• [Task requirements]
Return the listing that follows exactly, with no pictures included.

Start of Data provided

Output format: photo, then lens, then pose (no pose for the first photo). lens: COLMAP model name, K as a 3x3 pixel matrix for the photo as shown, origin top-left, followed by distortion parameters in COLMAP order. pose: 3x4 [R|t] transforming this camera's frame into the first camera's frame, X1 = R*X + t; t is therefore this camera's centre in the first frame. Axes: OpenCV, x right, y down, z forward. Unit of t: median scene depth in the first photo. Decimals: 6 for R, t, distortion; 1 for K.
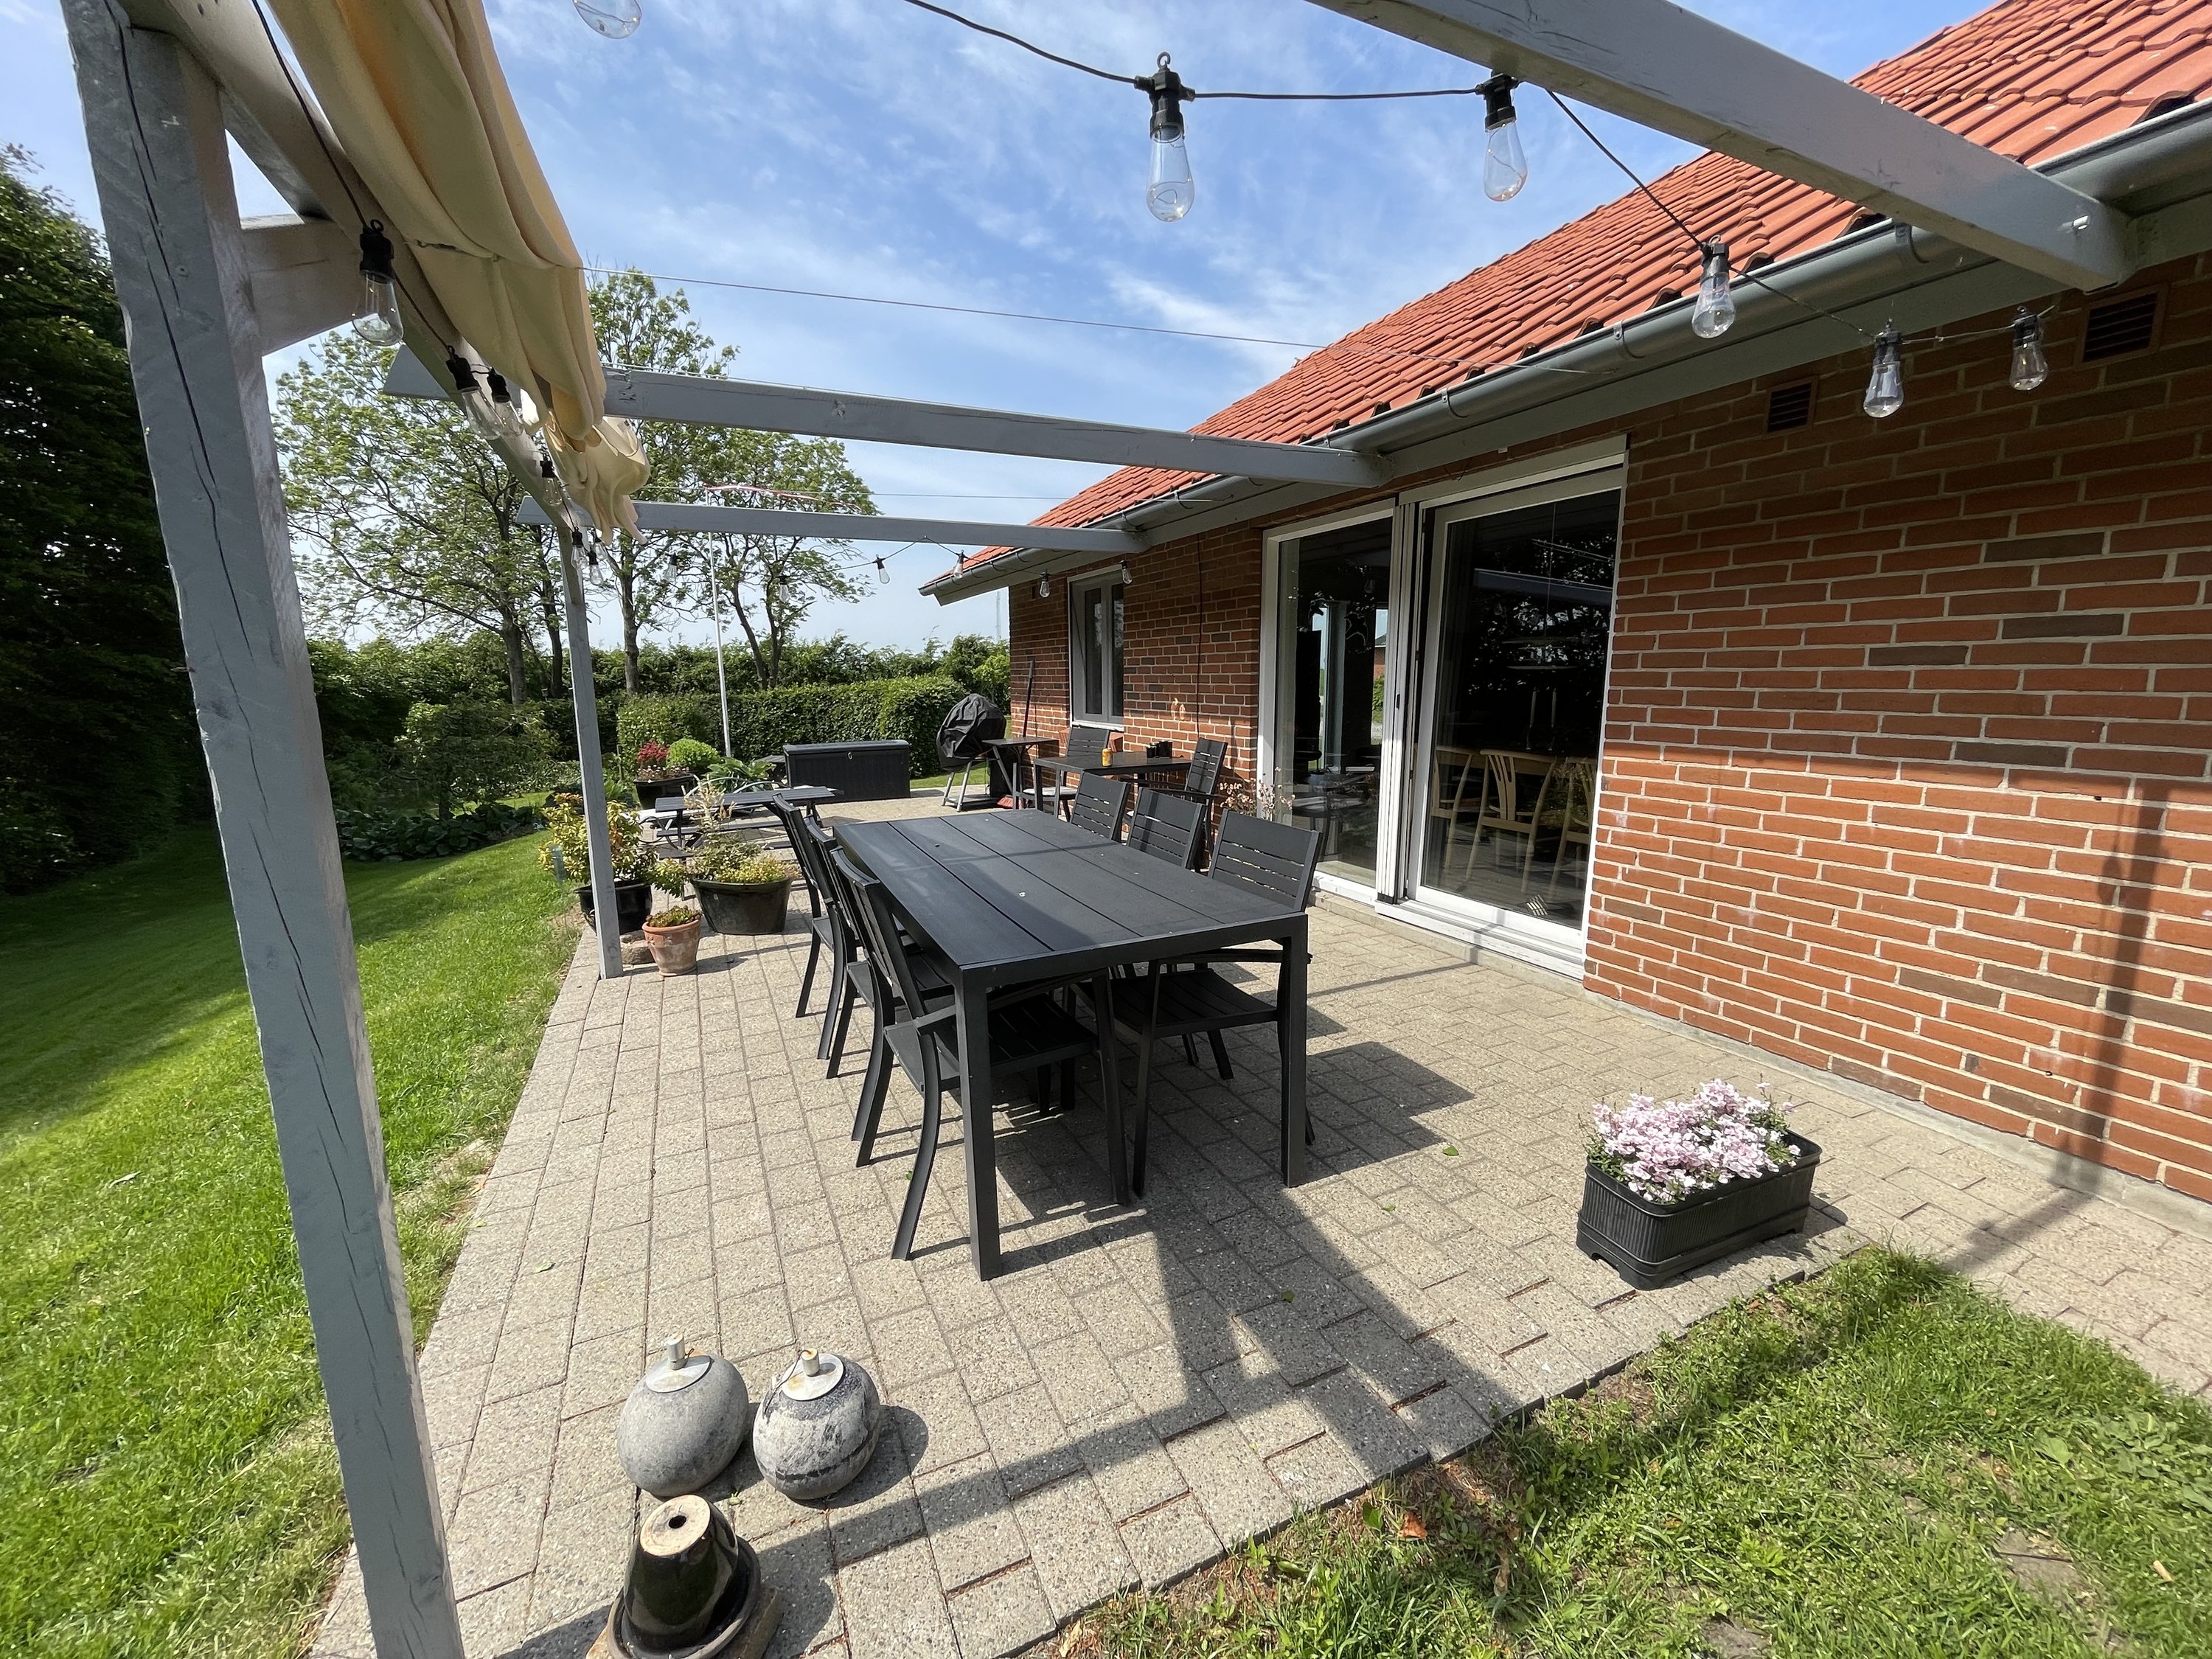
lens RADIAL K [[898.7, 0, 1096.6], [0, 898.7, 825.7], [0, 0, 1]] dist [-0.001900, 0.000158]
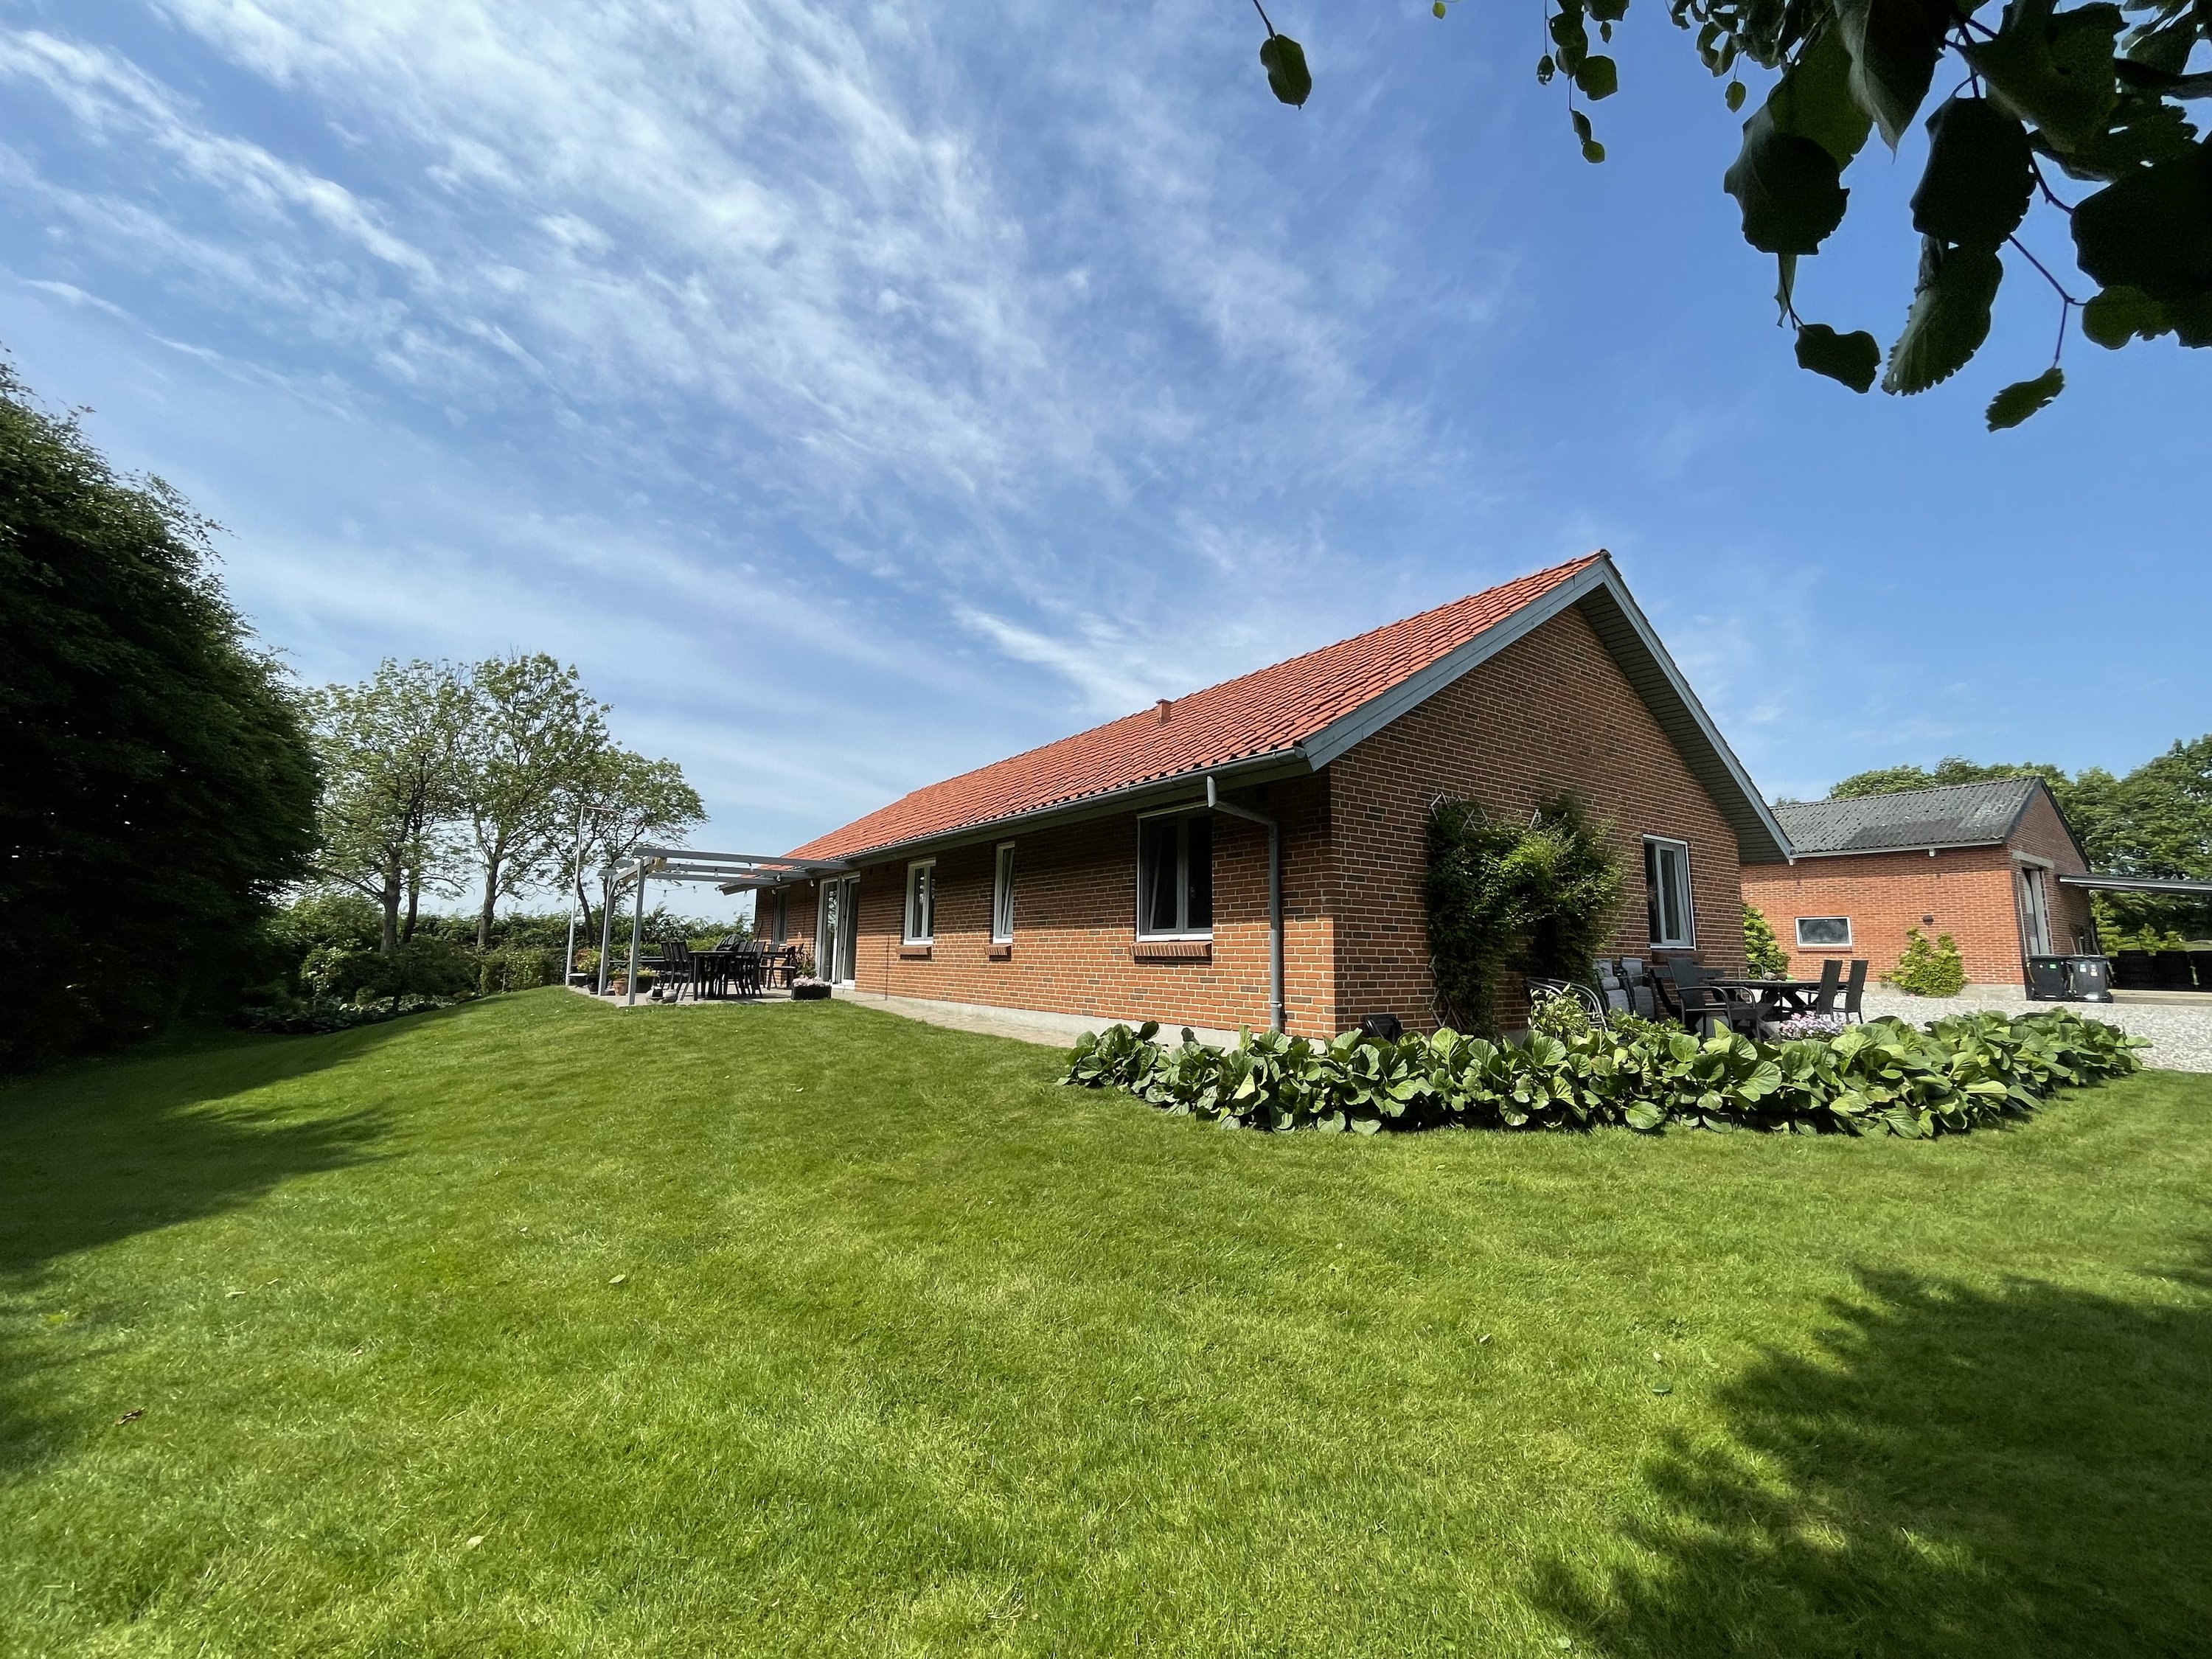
lens RADIAL K [[898.7, 0, 1104.3], [0, 898.7, 845.0], [0, 0, 1]] dist [-0.001900, 0.000158]
pose [[0.981762, 0.042732, 0.185248, 0.073609], [0.011923, 0.958653, -0.284328, 0.060674], [-0.189739, 0.281351, 0.940660, -0.287414]]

End of Data provided

• [Result of the task]
Output format: photo, then lens, then pose (no pose for the first photo). lens: COLMAP model name, K as a 3x3 pixel matrix for the photo as shown, origin top-left, followed by distortion parameters in COLMAP order. pose: 3x4 [R|t] transforming this camera's frame into the first camera's frame, X1 = R*X + t; t is therefore this camera's centre in the first frame. Axes: OpenCV, x right, y down, z forward. Unit of t: median scene depth in the first photo. Decimals: 6 for R, t, distortion; 1 for K.
lens RADIAL K [[898.7, 0, 1096.6], [0, 898.7, 825.7], [0, 0, 1]] dist [-0.001900, 0.000158]
lens RADIAL K [[898.7, 0, 1104.3], [0, 898.7, 845.0], [0, 0, 1]] dist [-0.001900, 0.000158]
pose [[0.981762, 0.042732, 0.185248, 0.073609], [0.011923, 0.958653, -0.284328, 0.060674], [-0.189739, 0.281351, 0.940660, -0.287414]]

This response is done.